DNA RESEARCH HAS been a sacred journey of mine for the last 10 years. What started as an exercise in building my family tree evolved into a global adventure unearthing my West African roots. Little did I know that more than 50 percent of my ethnic heritage traces back to West Africa through Nigeria, Benin, and Cameroon (connected to the Bamileke people).
The African roots of the Puerto Rican story often remain obscure. Like many Puerto Ricans, I was taught a one-dimensional story of my heritage. Puerto Ricans often, with beaming pride, share their connection to the cultural heritage of Spain or their Indigenous roots, namely the Taino Indigenous peoples. But, for many, the African strands of identity are held at a distance, even suppressed like a muted djembe beat.
West African influences undergird many parts of Puerto Rican culture, beginning with our food. One of our signature dishes, mofongo, is prepared by mashing plantains and adding liquids to soften them, which is a technique that hearkens back to Angola. Bomba, Puerto Rican folk music, derives from West African drumming and inspires a vibrant conversation between drummer and dancer, a form of call and response. Bomba was created in the Puerto Rican towns of Loíza and Santurce near the coast, where many enslaved Nigerians arrived.
In the United States, West African influences can be found in jazz, bebop, and even some of the musical structures used in hip-hop beats. American culture, to some degree, now more openly credits the Black influences on musical icons such as Elvis, and it more readily acknowledges rock and roll’s roots in the blues. Yet we experience pushback from within many spaces of whiteness on Black cultural thought such as critical race theory and intersectionality, frameworks that accurately describe our world of racial inequality.

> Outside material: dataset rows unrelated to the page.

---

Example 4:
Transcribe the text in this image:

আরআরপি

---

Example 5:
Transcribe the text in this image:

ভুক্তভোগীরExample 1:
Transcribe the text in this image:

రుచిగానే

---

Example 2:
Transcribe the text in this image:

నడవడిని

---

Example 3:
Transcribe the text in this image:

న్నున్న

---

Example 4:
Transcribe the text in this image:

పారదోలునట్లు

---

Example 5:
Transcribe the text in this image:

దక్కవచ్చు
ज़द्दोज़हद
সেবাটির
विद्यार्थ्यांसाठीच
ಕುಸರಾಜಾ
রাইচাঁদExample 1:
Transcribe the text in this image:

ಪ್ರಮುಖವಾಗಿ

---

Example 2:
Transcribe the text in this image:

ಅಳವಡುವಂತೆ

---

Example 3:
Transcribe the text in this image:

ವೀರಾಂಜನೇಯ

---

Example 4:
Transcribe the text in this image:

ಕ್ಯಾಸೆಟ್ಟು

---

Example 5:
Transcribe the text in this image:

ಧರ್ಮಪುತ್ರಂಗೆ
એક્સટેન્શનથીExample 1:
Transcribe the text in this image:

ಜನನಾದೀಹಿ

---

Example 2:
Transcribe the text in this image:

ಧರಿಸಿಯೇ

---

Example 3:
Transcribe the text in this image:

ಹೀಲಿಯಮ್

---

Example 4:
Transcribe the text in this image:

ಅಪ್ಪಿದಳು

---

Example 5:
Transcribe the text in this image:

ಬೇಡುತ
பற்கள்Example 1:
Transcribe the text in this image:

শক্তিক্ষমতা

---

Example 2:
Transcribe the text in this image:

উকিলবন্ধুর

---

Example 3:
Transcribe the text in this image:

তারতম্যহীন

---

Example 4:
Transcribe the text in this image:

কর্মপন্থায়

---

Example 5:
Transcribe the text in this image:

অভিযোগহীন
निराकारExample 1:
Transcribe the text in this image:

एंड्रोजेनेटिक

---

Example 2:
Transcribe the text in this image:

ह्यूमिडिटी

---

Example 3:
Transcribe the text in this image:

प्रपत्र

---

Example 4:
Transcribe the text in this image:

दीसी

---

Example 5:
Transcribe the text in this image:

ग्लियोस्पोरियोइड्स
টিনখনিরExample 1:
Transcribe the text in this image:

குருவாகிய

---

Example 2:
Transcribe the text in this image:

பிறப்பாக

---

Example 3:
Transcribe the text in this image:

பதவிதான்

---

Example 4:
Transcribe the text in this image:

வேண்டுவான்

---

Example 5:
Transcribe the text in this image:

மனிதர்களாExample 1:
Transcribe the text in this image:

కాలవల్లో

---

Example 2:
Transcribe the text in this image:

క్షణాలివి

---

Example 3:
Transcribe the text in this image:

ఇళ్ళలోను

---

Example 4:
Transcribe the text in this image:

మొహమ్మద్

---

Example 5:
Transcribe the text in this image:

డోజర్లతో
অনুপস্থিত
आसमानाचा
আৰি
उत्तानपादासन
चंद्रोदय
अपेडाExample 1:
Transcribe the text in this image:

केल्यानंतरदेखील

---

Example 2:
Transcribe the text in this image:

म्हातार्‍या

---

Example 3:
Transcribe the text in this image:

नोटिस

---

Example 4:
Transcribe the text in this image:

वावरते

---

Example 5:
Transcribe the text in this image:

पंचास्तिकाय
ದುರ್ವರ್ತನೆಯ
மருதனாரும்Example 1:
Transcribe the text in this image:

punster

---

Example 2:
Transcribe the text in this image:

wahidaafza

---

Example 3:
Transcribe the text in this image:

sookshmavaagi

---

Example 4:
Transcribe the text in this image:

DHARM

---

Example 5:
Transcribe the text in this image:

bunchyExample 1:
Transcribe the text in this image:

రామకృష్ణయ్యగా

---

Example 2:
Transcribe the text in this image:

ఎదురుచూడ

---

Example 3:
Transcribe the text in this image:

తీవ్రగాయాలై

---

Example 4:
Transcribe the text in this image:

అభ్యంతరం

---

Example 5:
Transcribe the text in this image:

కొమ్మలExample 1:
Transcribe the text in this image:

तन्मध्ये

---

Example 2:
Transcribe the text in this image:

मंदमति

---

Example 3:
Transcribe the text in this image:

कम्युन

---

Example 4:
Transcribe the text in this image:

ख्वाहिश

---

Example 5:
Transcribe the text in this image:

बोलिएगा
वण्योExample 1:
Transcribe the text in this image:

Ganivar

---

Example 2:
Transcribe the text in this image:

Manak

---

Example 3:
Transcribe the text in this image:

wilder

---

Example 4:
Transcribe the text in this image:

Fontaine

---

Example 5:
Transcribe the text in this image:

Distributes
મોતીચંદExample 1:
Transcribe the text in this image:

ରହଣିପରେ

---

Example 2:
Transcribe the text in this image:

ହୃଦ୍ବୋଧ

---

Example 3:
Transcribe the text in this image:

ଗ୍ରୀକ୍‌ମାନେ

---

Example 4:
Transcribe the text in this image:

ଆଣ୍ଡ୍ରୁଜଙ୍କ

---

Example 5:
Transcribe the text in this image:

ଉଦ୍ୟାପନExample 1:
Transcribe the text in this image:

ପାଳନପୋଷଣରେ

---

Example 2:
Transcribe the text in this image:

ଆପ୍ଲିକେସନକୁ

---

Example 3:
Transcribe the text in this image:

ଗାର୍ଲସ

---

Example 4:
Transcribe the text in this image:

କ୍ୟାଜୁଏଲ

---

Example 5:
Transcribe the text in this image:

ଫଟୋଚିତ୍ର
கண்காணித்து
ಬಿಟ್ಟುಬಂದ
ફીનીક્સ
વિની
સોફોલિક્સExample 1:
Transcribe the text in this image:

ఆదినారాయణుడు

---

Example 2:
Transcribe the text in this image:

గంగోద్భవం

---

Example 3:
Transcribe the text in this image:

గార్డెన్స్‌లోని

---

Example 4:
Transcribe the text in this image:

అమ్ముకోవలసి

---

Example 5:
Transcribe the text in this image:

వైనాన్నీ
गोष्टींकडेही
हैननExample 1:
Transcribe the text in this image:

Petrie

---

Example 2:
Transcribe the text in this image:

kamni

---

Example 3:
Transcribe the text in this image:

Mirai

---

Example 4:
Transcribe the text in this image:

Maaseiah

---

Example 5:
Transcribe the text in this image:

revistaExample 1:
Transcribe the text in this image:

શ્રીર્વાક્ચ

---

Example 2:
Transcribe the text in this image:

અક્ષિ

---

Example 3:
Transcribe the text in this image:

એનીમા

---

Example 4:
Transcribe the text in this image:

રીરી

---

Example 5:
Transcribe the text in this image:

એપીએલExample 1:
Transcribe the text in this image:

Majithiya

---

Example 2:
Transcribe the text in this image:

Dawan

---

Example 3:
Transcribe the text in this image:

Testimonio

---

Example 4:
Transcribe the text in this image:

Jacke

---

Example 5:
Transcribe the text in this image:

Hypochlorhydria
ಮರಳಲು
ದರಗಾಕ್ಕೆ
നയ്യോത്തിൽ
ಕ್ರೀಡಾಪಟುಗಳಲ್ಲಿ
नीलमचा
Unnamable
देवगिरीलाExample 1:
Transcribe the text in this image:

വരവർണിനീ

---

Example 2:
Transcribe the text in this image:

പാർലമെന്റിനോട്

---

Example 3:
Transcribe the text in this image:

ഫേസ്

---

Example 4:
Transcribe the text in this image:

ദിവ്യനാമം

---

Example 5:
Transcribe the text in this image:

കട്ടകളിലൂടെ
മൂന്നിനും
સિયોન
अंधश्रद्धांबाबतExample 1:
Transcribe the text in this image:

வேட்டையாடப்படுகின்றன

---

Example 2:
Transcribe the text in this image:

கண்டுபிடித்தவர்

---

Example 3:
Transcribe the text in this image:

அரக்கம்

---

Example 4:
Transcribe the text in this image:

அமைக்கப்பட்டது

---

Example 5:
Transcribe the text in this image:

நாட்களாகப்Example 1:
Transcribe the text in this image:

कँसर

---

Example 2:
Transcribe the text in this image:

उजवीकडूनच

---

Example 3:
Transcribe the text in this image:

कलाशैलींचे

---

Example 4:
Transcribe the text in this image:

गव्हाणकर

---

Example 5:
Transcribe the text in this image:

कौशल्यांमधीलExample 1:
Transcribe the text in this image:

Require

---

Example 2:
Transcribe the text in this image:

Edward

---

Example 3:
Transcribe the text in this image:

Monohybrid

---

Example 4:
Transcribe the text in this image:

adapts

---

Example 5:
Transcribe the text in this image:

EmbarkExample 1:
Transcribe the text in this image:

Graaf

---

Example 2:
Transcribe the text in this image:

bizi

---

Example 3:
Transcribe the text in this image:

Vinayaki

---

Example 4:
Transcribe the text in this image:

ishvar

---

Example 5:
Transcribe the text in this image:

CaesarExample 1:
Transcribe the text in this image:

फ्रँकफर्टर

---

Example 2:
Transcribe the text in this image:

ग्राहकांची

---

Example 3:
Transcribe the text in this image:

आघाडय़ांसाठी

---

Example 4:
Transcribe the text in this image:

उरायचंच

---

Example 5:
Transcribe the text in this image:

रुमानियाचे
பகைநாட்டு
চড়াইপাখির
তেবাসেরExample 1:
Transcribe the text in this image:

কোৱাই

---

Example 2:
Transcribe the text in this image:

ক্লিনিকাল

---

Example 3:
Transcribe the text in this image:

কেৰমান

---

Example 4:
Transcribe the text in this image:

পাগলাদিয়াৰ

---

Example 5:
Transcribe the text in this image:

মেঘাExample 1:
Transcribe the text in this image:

To laud the vital, even foundational cultural contributions of Black people casts light on the image of God in Blackness. Christian theologian Justo González, in the “Hispanic Creed,” wrote that “God [was] made flesh in a person for all humanity / God [was] made flesh in an age for all the ages / God [was] made flesh in one culture for all cultures.”
God continues to be made flesh through the cultural contributions of Black people across the globe. One of the most forward-facing examples of this is Afrofuturism, a movement that leads with Black imagination and possibility for our world through the arts, science fiction, aesthetics, and queer rights, with a reclamation of Black joy. Afrofuturism recognizes that oppression attempts to stunt the possibility of imagining a future of flourishing for Africa and the Black diaspora. In light of this, February is being claimed not just as Black History Month but also as Black Futures Month: a way of not only celebrating the contributions of the past but also becoming hosts to real-time cultural brilliance toward a new future. In other words: On earth as it is in Wakanda can be made flesh in our world today.
To be able to imagine a brighter future is a spiritual practice that can lead to a better world for all who are oppressed. Black culture is leading the way back to the future.